Okay. So, this is your Qlik Sense server, and you've already downloaded some files from the Butler SOS setup site in GitHub. So, what should we do with those files?
We will have to place these in a specific path inside our Program Data folders, so that the log listeners can start forwarding events to our Butler SOS instances. And just as an example, let's see how one of those definitions look like.
Okay. So, you're opening up a Config file that's telling Butler what it needs to be listening to?
Exactly. This Config file definition tells Butler how to listen for events coming from the Scheduler Service; how to differentiate between different columns within our log files; and how to prepare and send those over to Butler; and the only thing that we need to customize here is the Butler Remote Address; in this case, Butler-SOS.domain.local; this is the virtual machine running Docker.
Okay.
And the corresponding listener port for the user events.
Great.
So, once we have this saved, there are four different files that we need to care about in the Program Data folder corresponding to each of these services; and we'll take the Engine Service as an example. We see that along with the default files and folders, we also have the local Log Config. This is configured for engine specific events, but we have the same Config up here. The IP address and the listener Port.
So, you need one of these set up in each service that you want to pull metrics from?
Yep, and Butler SOS at the moment works with these 4 Services as well as machine metrics.

Okay. So, can we now go to see how all this gathered by Butler SOS looks in Grafana?
And here we are.
And I see in the URL the Grafana login page uses Port 3000.
That's right. Now I've done a little bit of initial setup, and the maintainer of the Butler SOS project has been kind enough to provide some templates that you can simply copy and paste.
Okay. So, over on the left, you can browse some different dashboards that are available. And are these those templates you're talking about?
Yep, that's right; and this is one that I created myself based on one of those templates from GitHub.
Okay.
And just to see how easy it is, I can simply click Import here.
Okay. So, this is GitHub where you got the templates?

**EXCERPTED DATA:**
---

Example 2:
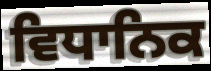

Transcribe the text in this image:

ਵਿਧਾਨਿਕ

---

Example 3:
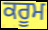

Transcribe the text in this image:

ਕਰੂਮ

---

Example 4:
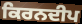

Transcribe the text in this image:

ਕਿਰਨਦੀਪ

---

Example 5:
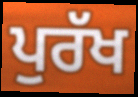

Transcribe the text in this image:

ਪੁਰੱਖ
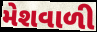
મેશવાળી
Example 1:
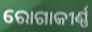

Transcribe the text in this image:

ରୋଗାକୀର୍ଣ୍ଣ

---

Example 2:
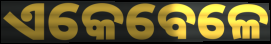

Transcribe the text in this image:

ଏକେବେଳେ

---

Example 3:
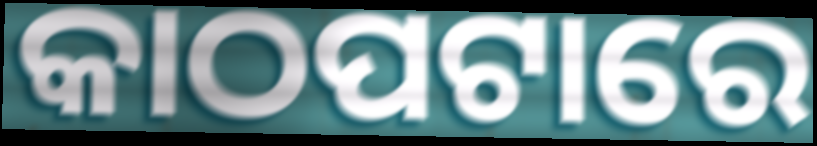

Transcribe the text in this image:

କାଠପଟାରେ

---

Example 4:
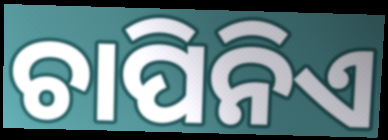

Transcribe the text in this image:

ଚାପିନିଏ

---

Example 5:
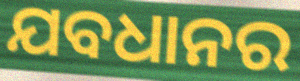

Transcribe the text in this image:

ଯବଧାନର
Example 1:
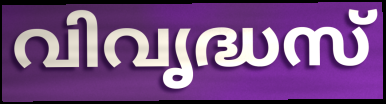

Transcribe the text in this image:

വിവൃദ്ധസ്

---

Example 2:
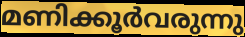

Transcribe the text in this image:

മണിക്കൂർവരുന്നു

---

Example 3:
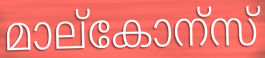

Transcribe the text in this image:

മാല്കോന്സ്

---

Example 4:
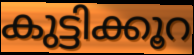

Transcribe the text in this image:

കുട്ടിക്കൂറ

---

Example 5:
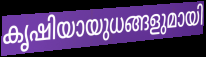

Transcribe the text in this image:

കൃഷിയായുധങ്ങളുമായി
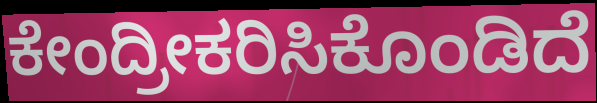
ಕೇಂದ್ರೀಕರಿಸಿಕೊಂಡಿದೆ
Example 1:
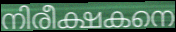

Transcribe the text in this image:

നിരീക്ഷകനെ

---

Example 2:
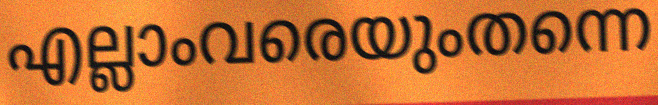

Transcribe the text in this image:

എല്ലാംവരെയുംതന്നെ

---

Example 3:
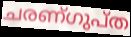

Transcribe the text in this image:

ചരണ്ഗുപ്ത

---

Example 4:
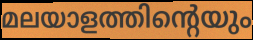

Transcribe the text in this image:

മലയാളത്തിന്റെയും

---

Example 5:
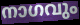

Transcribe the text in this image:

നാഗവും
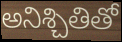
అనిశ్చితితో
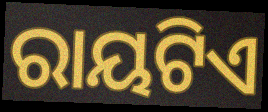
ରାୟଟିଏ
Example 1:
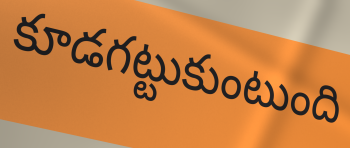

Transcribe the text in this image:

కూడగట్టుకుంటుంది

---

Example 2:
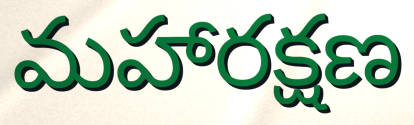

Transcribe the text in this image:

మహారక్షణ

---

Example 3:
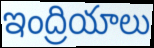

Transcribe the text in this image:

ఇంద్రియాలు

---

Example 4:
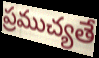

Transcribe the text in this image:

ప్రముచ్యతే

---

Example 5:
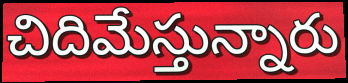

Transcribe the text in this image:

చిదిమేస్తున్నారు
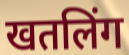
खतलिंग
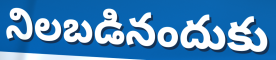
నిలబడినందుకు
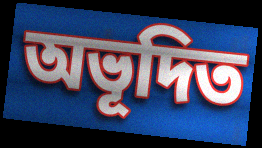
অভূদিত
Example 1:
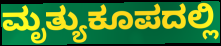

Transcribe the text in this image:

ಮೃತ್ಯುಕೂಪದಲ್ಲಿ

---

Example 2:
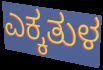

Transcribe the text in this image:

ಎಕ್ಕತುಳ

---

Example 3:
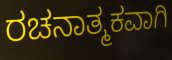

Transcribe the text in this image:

**EXERCISE REQUIREMENTS:**
(a) In the Butler SOS transcript, what does the Config file definition tell Butler? List every item.
(b) Does the Butler SOS transcript support each of these statements? Answer yes or no for each, and quote the deciding words. (i) The Grafana login page uses Port 3000. (ii) Butler SOS currently works with five services plus machine metrics. (iii) Butler-SOS.domain.local is the virtual machine running Docker.
(c) Can you carry the Butler SOS transcript forward with a few more exchanges after its last line?

**WRITTEN ANSWERS:**
(a)
- How to listen for events coming from the Scheduler Service
- How to differentiate between different columns within the log files
- How to prepare and send those over to Butler

(b)
(i) Yes: "the Grafana login page uses Port 3000."
(ii) No: "Butler SOS at the moment works with these 4 Services as well as machine metrics."
(iii) Yes: "Butler-SOS.domain.local; this is the virtual machine running Docker."

(c)
And from the GitHub project, I can go into the docs, Grafana, and here we have the latest version of the dashboard.
Okay.
We can grab it in Raw format; select it all; copy it; and then bring it back into your Grafana dashboard window; paste; and load.
Ah! That is super easy. Thank you for walking us through that.
Yes, it is very easy. And select the data source which is InfluxDB, and click Import; and here we have the dashboard.
Wow, that was quick. I love right off the bat that there's links to the QMC and the Hub and then you can select the time frame you want to look at.
Absolutely. So, this is one of the key strengths of Grafana and time-series based databases: the speed at which you can recall historical records is unparalleled. So, we are looking by default at the last hour, but let's say we want to bring in more data; let's take a look at 24 hours. That was it. It's all loaded.
Okay. So, we're looking at Free RAM, and CPU Load Per Server; and this is all the Main Metrics?
Yes.
What else do we have here?
We also have Applications in Memory; and you will see this going up to 1 and then perhaps zero, as I have reload jobs in the background kicking in. So, this is truly real-time data.
Okay.
You can also see a list of applications in memory.
Okay.
If we scroll down further, you can see a little bit of activity levels per node. So, active users vs total users.
Okay. So, these are open sessions.
The beauty is that as you can see the cursor is tracking across multiple objects, and it is very easy to zoom in into a time-frame and get more detail.
So, you just clicked and dragged and it zoomed in on both those charts simultaneously?
That's right; and not just those, but actually all the metrics and objects get refreshed based on that time range.
Okay. That's really cool. I love how visual it is.
Absolutely, absolutely; and they're all drag and drop. You have this button here that puts it in Kiosk mode so that you can have it walk through a series of metrics automatically on a public display for example if you just want to monitor the health of your platform.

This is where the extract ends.